Учитывая то, что данная статья, как и весь журнал, ориентированы
на врачей общего профиля, данный обзор будет касаться лишь тех
лекарственных средств, которые могут быть назначены пациентам
для самостоятельного применения.
Антимикробные препараты для местного лечения
инфекций ВДП
Основные препараты для местной антимикробной
терапии, представленные на российском рынке, перечислены в таблице
1. В состав этих препаратов обычно входит одно или несколько антисептических
средств (хлоргексидин, гексетидин, бензидамин,
тимол и его производные, спирты, препараты йода
и др.), антибиотики (фузафунжин, фрамицетин,
полимиксин) или сульфаниламиды, нередко в сочетании
с местными анестетиками (лидокаин, тетракаин,
ментол), гемостатическими и дезодорирующими средствами,
реже – с кортикостероидами. В состав этих препаратов также могут
входить природные антисептики (экстракты растений, продукты
пчеловодства), синтезированные факторы неспецифической
защиты слизистых оболочек, обладающие еще и противовирусным
действием (лизоцим, интерферон), витамины (аскорбиновая
кислота).
Местные антимикробные препараты могут назначаться в виде полосканий,
инсуфляций, ингаляций, а также таблеток и леденцов для рассасывания.

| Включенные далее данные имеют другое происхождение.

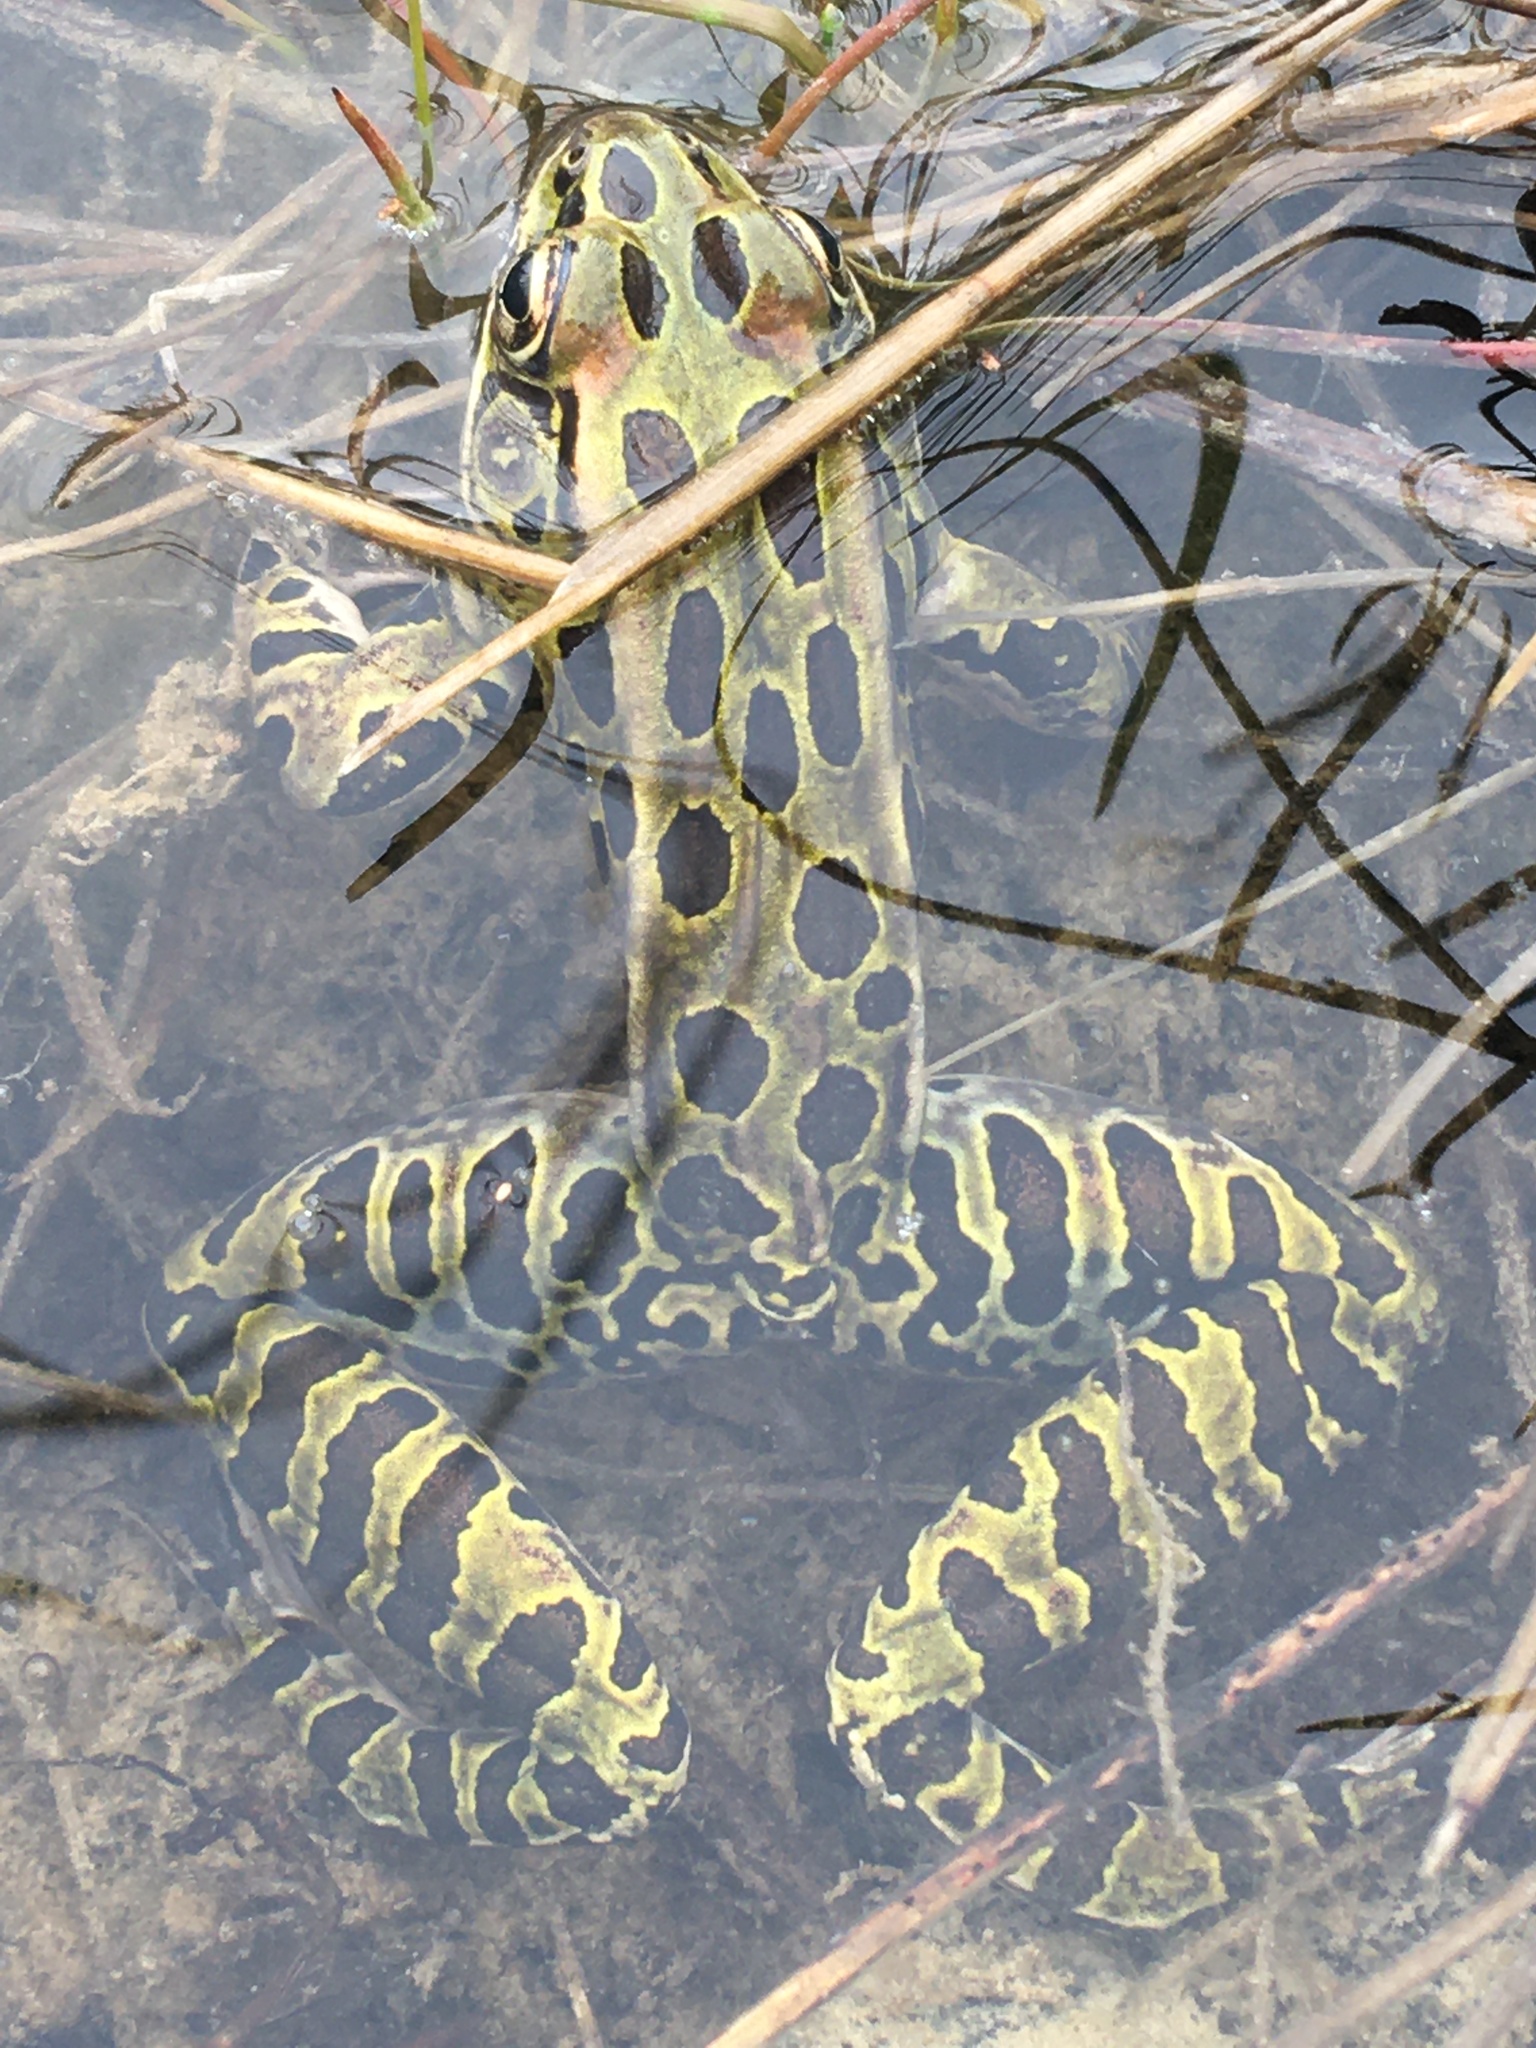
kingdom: Animalia
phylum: Chordata
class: Amphibia
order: Anura
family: Ranidae
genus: Lithobates
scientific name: Lithobates pipiens
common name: Northern leopard frog
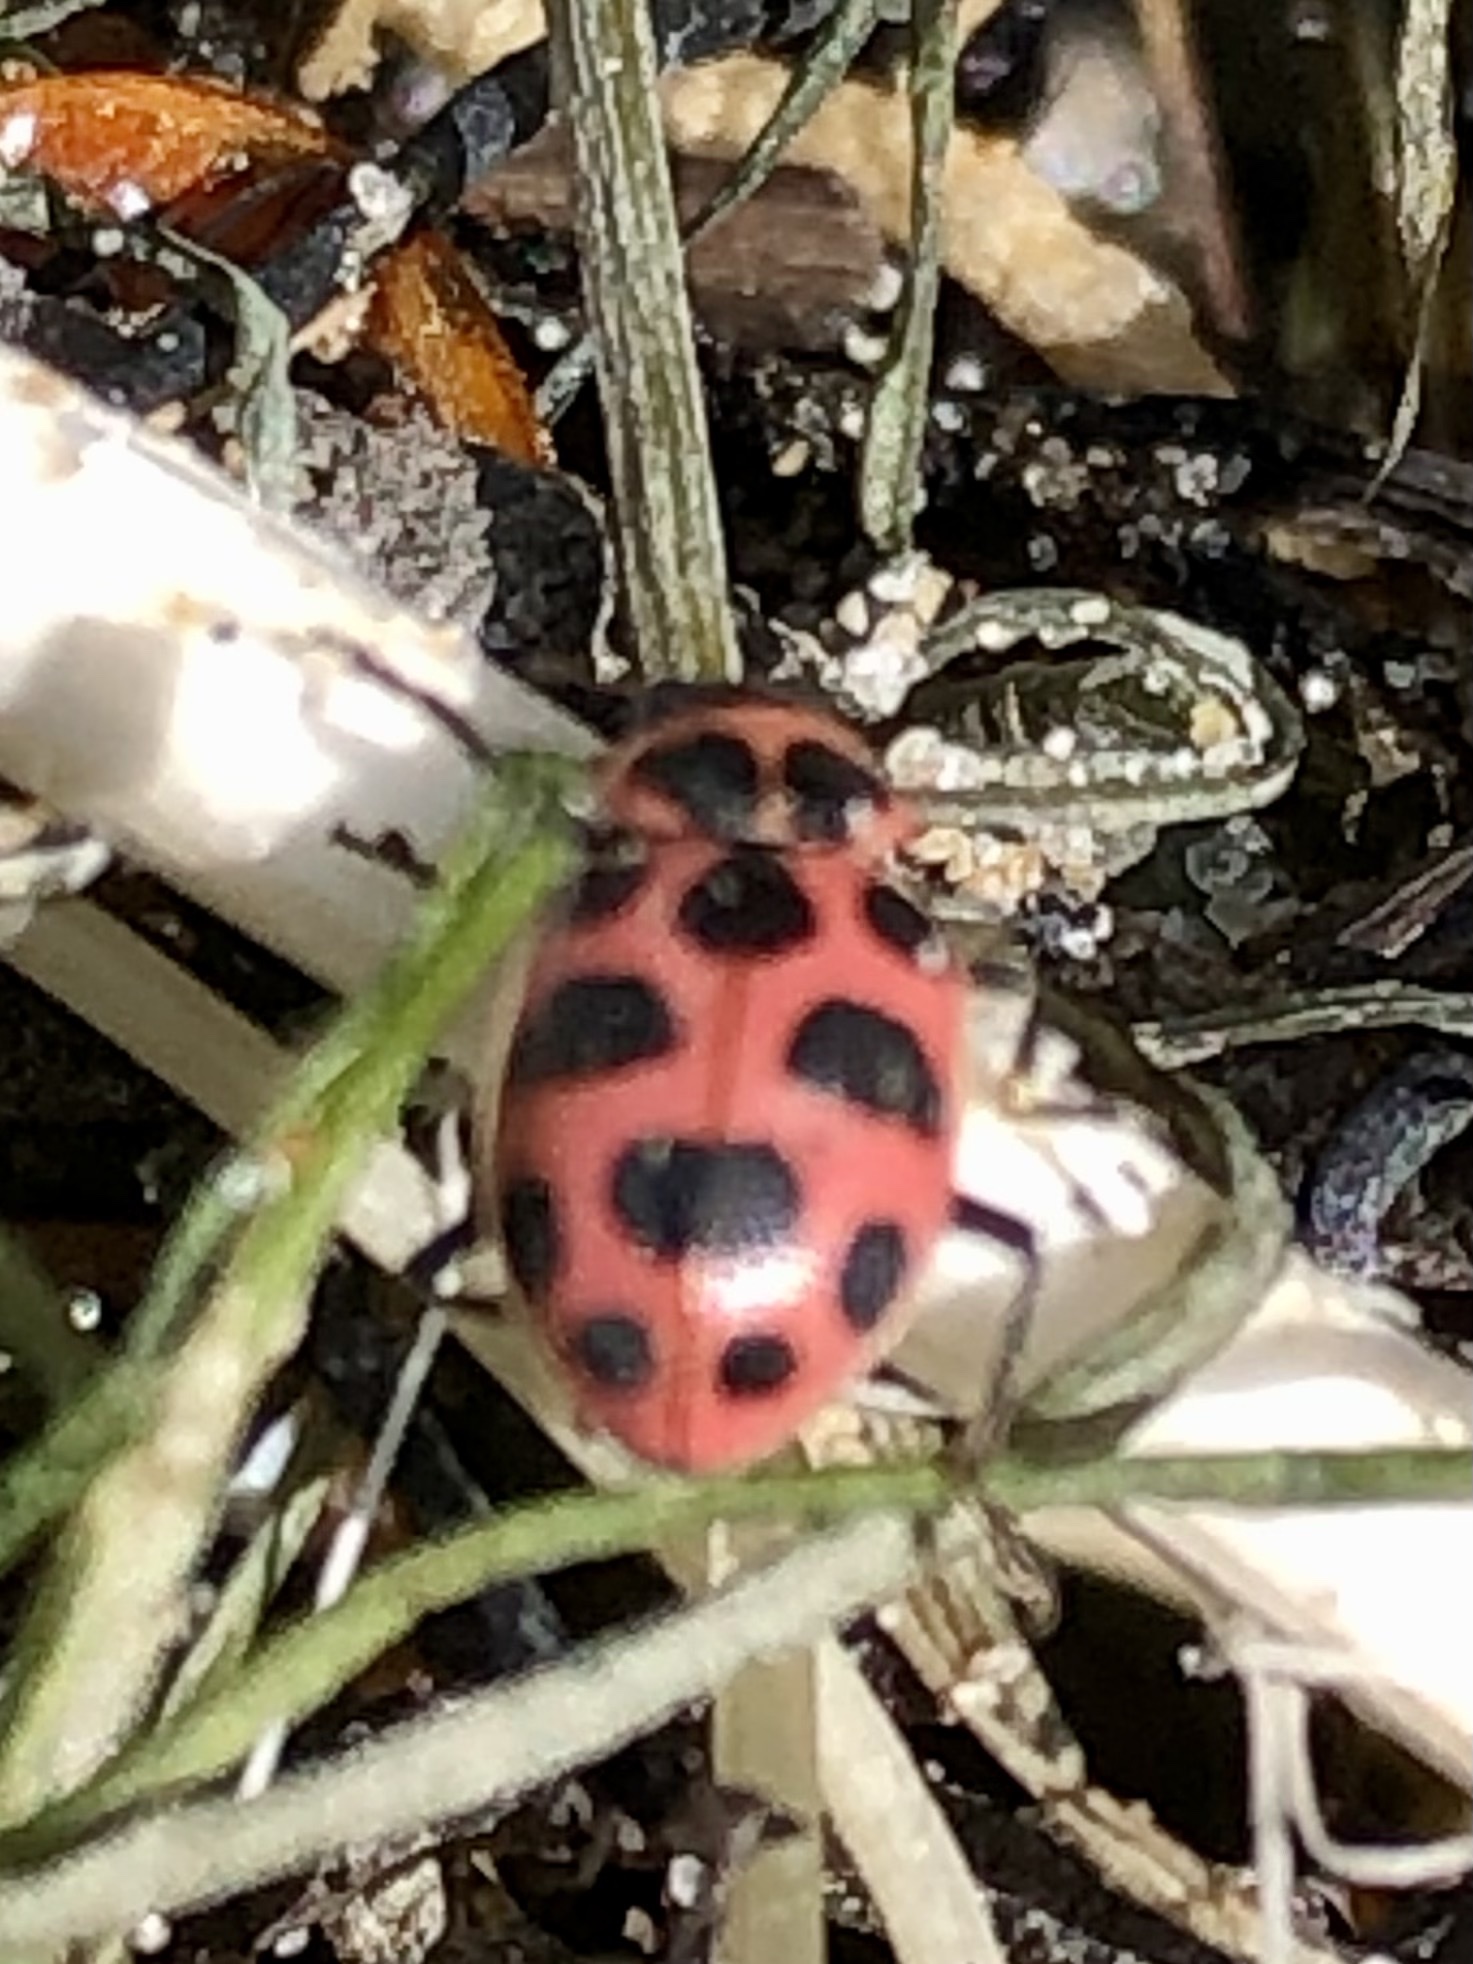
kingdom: Animalia
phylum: Arthropoda
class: Insecta
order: Coleoptera
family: Coccinellidae
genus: Coleomegilla
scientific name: Coleomegilla maculata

Главными требованиями к наносимым на слизистую оболочку препаратам
являются:
• Широкий спектр антимикробного действия, жела тельно включающий
противовирусную и антимикробную активность
• Отсутствие токсического эффекта и низкая скорость абсорбции
со слизистых оболочек
• Низкая аллергенность
• Отсутствие раздражающего действия на слизистую и угнетающего
действия на мукоцилиарный транспорт.
Основная масса перечисленных в таблице 1 препаратов (гексализ,
дрилл, септолете, фарингосепт, нео-ангин,
стрепсилс и др.) выпускается в виде таблеток, леденцов или
пастилок для рассасывания. Данная форма лекарственных препаратов
имеет сравнительно низкую активность, и их назначение ограничено
легкими формами инфекций ВДП. Кроме того, врачу следует помнить
о токсичности хлоргексидина, входящего в состав
большинства из этих препаратов и не допускать их бесконтрольного
приема пациентами.
Назначение ряда лекарств ограничивает их высокая аллергенность
и раздражающее действие. Сюда относятся препараты, содержащие
производные йода (иодинол, йокс), прополис
(пропосол), сульфаниламиды (бикарминт, ингалипт).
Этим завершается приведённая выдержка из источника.